Sono passati ormai inutilmente più di sessanta giorni da quando portammo alla luce del sole il caso del Documento strategico del commercio del Comune di Martina Franca, che tra le proprie righe contiene una forzatura ritenuta illegale perfino dall’avvocato Giuseppe Sciscioli il tecnico chiamato e pagato dall’amministrazione comunale per esprimere un pare in merito.

Forse dire inutilmente non è completamente esatto poiché, sicuramente per pura coincidenza, in data 16 marzo (subito dopo il nostro precedente articolo) il dirigente del IV settore, l’ingegnere Giuseppe Mandina e il responsabile del servizio, l’architetto Orazio Soleti, comunicavano di aver inviato al presidente del consiglio comunale e al presidente della competente commissione consiliare “la proposta di modifica all’art. 5 del Documento Strategico del commercio – Regolamento per le medie strutture di vendita, approvato con D.C.C. n. 140 del 28/12/2018, relativa allo stralcio della “nota” richiamata”.

In sostanza il dirigente e il responsabile del servizio, facendo proprio il parere dell’avvocato Sciscioli, riconoscono l’illegittimità di quella “nota” a margine dell’art. 5 del documento strategico del commercio che, ricordiamo, con un fantasioso esercizio di pensiero, stabilisce che le aperture delle medie strutture M2 del tipo alimentare/misto “sono autorizzabili a condizione che almeno il 60% della superficie di vendita sia occupata da prodotti non alimentare”.

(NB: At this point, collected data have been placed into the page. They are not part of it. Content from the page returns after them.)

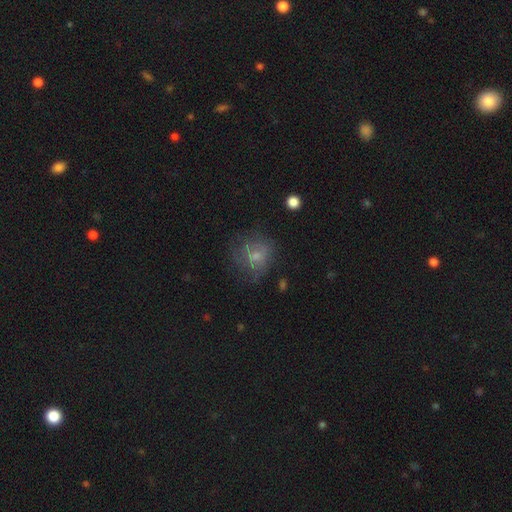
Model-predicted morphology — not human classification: smooth_or_featured: smooth (p=0.48) [alt: featured or disk p=0.38]
merging: none (p=0.48) [alt: major disturbance p=0.25]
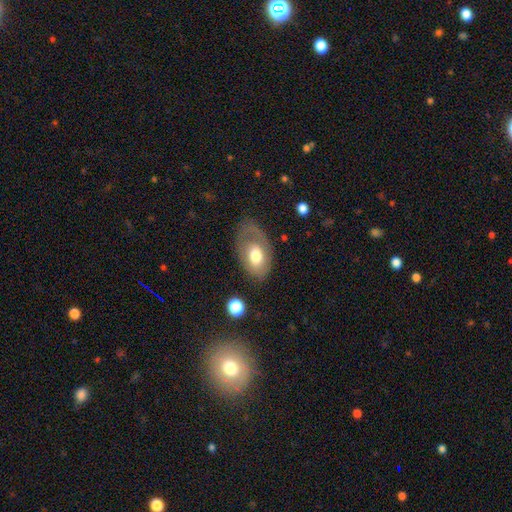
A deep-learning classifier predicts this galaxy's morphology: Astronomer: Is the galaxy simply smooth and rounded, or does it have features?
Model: smooth — 61%.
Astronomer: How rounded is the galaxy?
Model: in between — 87%.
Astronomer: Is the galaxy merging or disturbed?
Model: none — 50% (runner-up: minor disturbance, 27%).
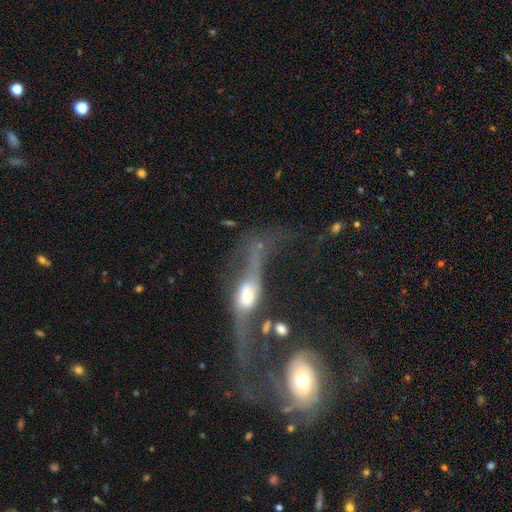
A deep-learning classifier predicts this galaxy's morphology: smooth_or_featured: featured or disk (p=0.77) [alt: smooth p=0.14]
disk_edge_on: yes (p=0.53) [alt: no p=0.47]
merging: major disturbance (p=0.32) [alt: none p=0.29]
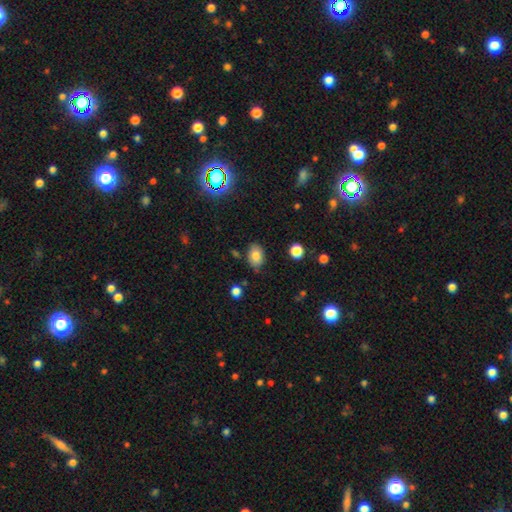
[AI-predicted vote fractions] Smooth or featured?
  - smooth: 80% *
  - star or artifact: 10%
  - featured or disk: 10%
How rounded?
  - in between: 83% *
  - round: 16%
  - cigar-shaped: 1%
Merging?
  - none: 78% *
  - minor disturbance: 16%
  - major disturbance: 3%
  - merger: 3%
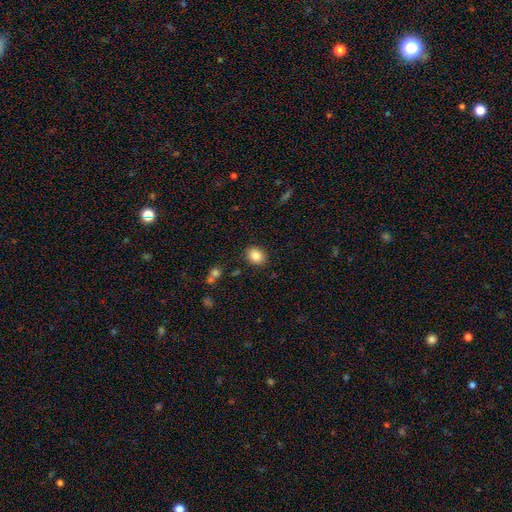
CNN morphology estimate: Overall: smooth (85%). How rounded: in between (57%; round 42%). Merging: none (87%).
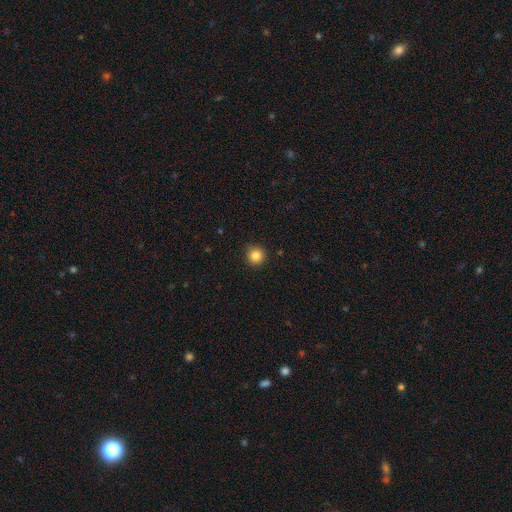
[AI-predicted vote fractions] Q: Smooth or featured?
A: smooth (85%); runner-up: star or artifact (11%)
Q: How rounded?
A: round (95%); runner-up: in between (4%)
Q: Merging?
A: none (92%); runner-up: minor disturbance (6%)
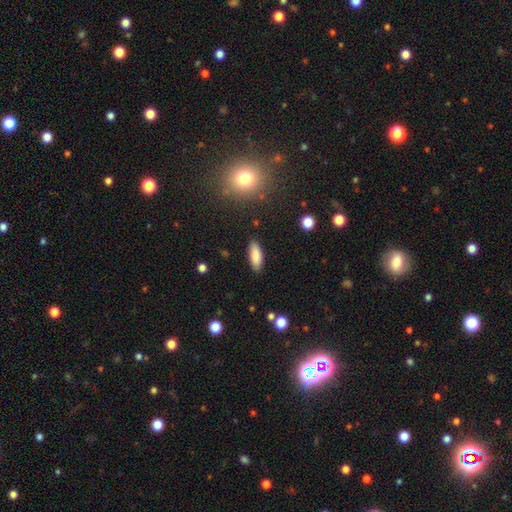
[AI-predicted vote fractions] Q: Smooth or featured?
A: smooth (86%); runner-up: featured or disk (7%)
Q: How rounded?
A: in between (73%); runner-up: cigar-shaped (25%)
Q: Merging?
A: none (87%); runner-up: minor disturbance (10%)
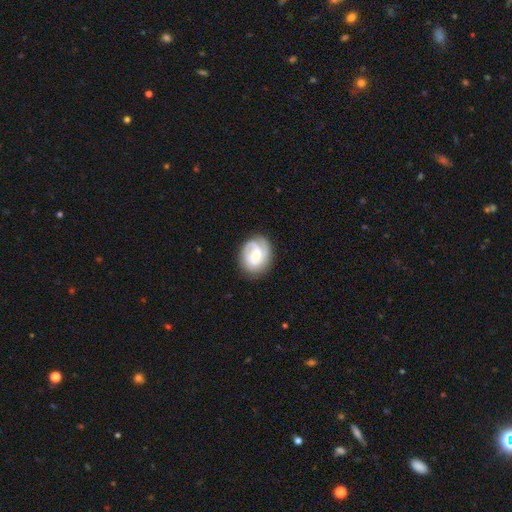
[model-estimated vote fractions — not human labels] This is likely a featured or disk galaxy (76%). It is clearly not viewed edge-on (98%). Bar: possibly no (45%, tied with weak). Spiral arm pattern: clearly yes (95%). Spiral arm count: possibly 2 (47%). Spiral winding: possibly tight (48%). Central bulge: possibly moderate (46%). Merging: likely none (77%).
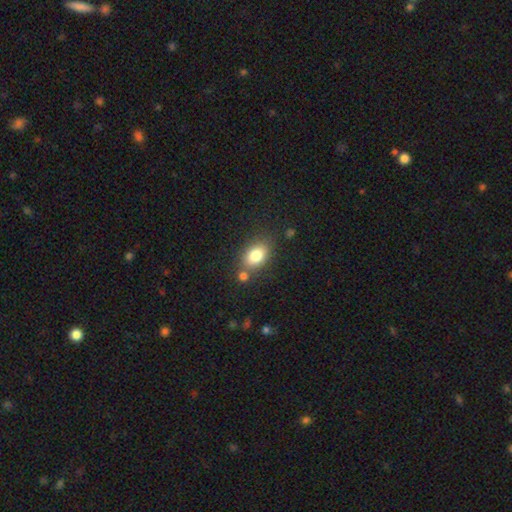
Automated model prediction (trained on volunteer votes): Smooth or featured? Predicted: smooth (p=0.81). How rounded? Predicted: in between (p=0.81). Merging? Predicted: none (p=0.67).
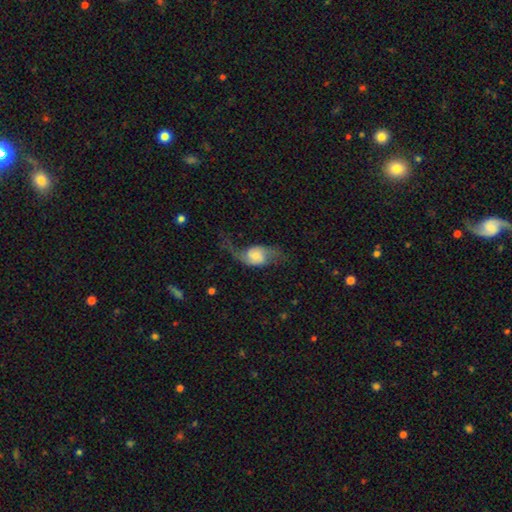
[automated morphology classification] Smooth or featured? featured or disk (72%)
Edge-on disk? no (95%)
Bar? no (60%)
Spiral arms? yes (91%)
Spiral winding? loose (76%)
Spiral arm count? 2 (86%)
Bulge size? small (44%)
Merging? none (48%)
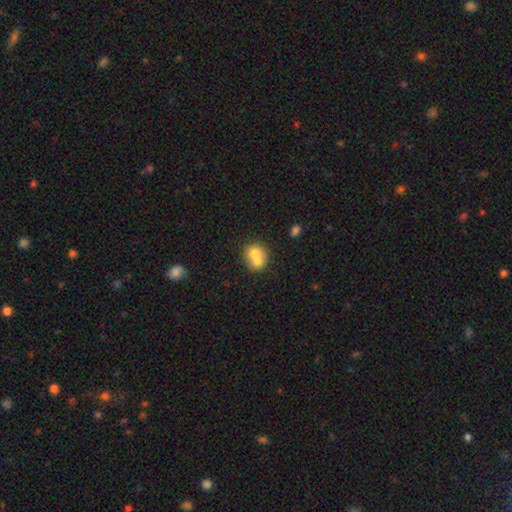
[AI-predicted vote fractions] The model was most divided on "merging": merger: 65%, none: 27%, minor disturbance: 6%, major disturbance: 3%. More confident: how rounded — round (72%); smooth or featured — smooth (68%).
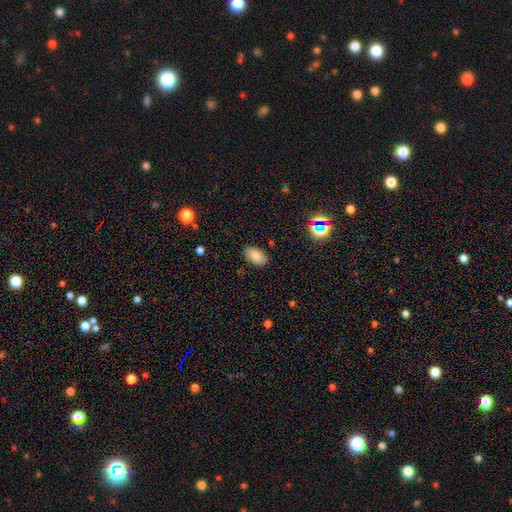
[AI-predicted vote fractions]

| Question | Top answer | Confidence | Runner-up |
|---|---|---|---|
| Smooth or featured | smooth | 81% | star or artifact (10%) |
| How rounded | in between | 94% | round (5%) |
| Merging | none | 86% | minor disturbance (10%) |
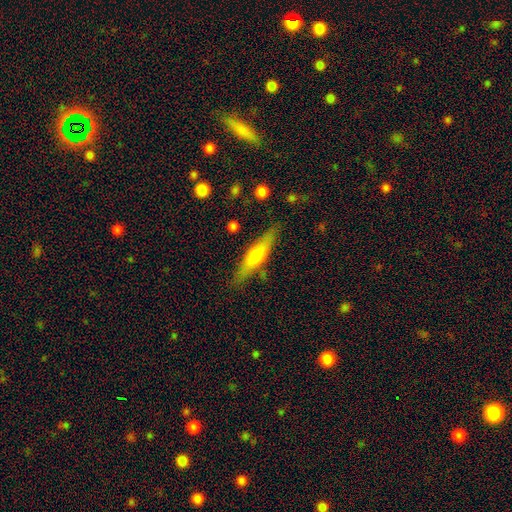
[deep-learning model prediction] smooth-or-featured: smooth: 47% (tied) | featured or disk: 47% (tied) | star or artifact: 6%
  merging: none: 80% | minor disturbance: 14% | major disturbance: 3% | merger: 3%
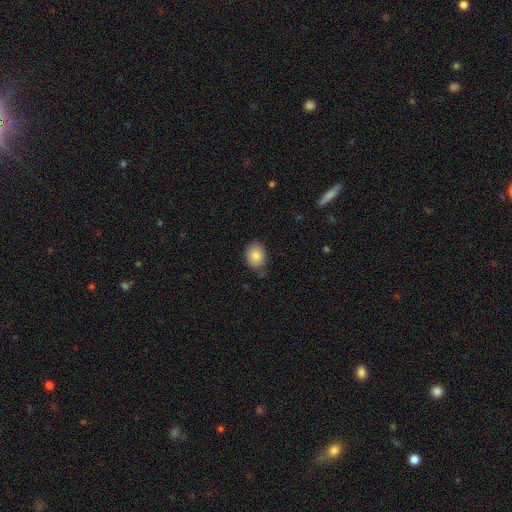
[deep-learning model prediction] Morphology: type=smooth (84%); roundness=round (52%); merging=none (77%).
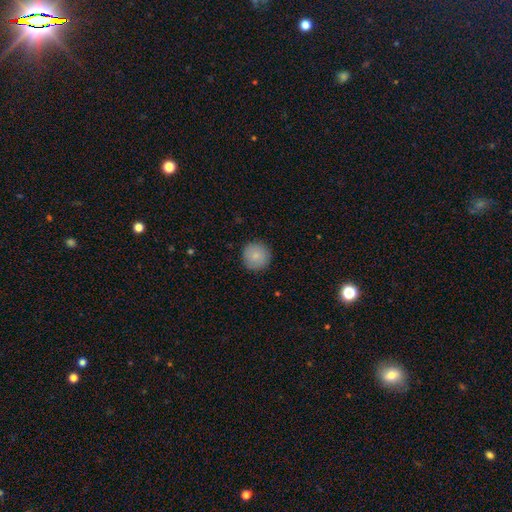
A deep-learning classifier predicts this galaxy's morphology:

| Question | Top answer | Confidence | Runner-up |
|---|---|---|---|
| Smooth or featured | smooth | 87% | star or artifact (7%) |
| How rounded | round | 95% | in between (4%) |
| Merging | none | 90% | minor disturbance (7%) |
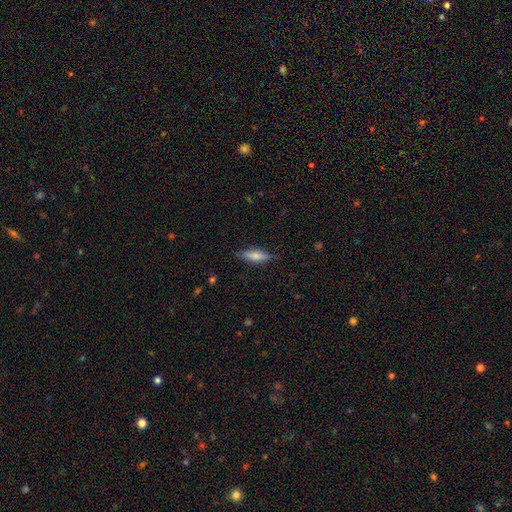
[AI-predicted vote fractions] Smooth or featured?
  - smooth: 59% *
  - featured or disk: 34%
  - star or artifact: 7%
How rounded?
  - cigar-shaped: 54% *
  - in between: 44%
  - round: 3%
Merging?
  - none: 82% *
  - minor disturbance: 14%
  - major disturbance: 3%
  - merger: 1%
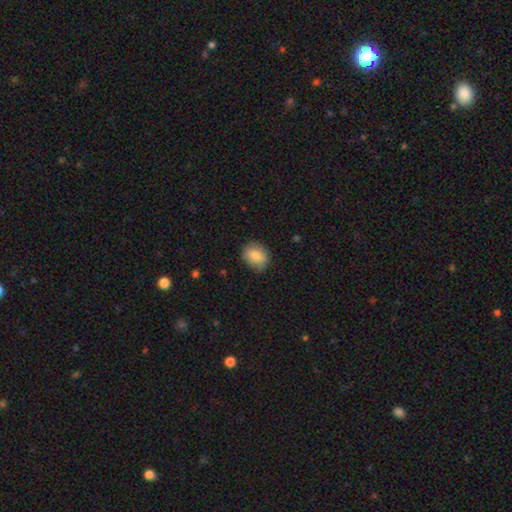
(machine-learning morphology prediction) A smooth galaxy with no disk features (82%) that is in between round and cigar-shaped (51%). Merging: none (82%).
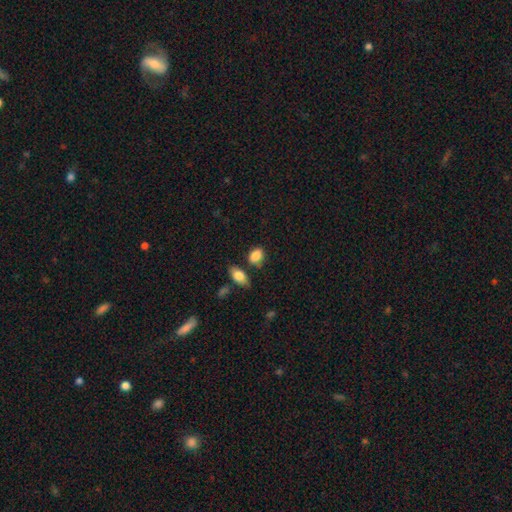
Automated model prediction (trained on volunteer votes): Morphology: type=smooth (86%); roundness=in between (73%); merging=none (67%).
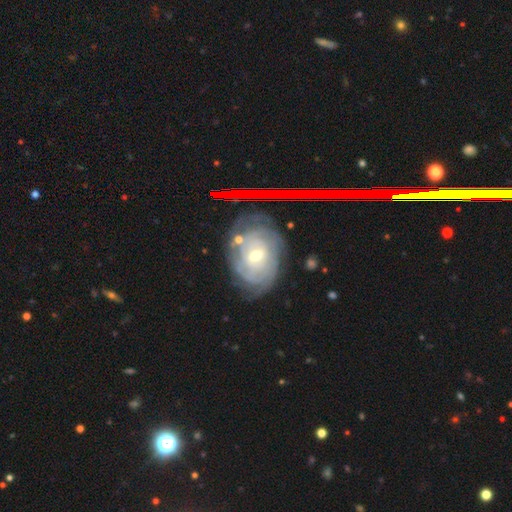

A questo punto l’evoluzione più giusta, logica e prevedibile sarebbe stata l’approdo del provvedimento in consiglio comunale, per porre rimedio a una stortura che potrebbe costare molto cara alla collettività. Ma nonostante previsioni e attese, tutto tace.

Un nuovo punto vendita di prodotti alimentari, magari un discount, è un concorrente per attività esistenti. Analizzando la composizione del consiglio comunale in carica, c’è chi direttamente o indirettamente, è impegnato in attività esistenti. Lungi dal pensare a conflitti di interesse bisogna dunque auspicare che proprio gli impegnati in quel settore, capendo i problemi e le esigenze gestionali, si adoperino per il superamento dell’irregolarità tuttora esistente. D’altronde, chiudere la strada a una nuova attività con nuovi posti di lavoro solo per garantire una eventuale rendita di posizione sarebbe una irregolarità gravissima da non ipotizzare neanche.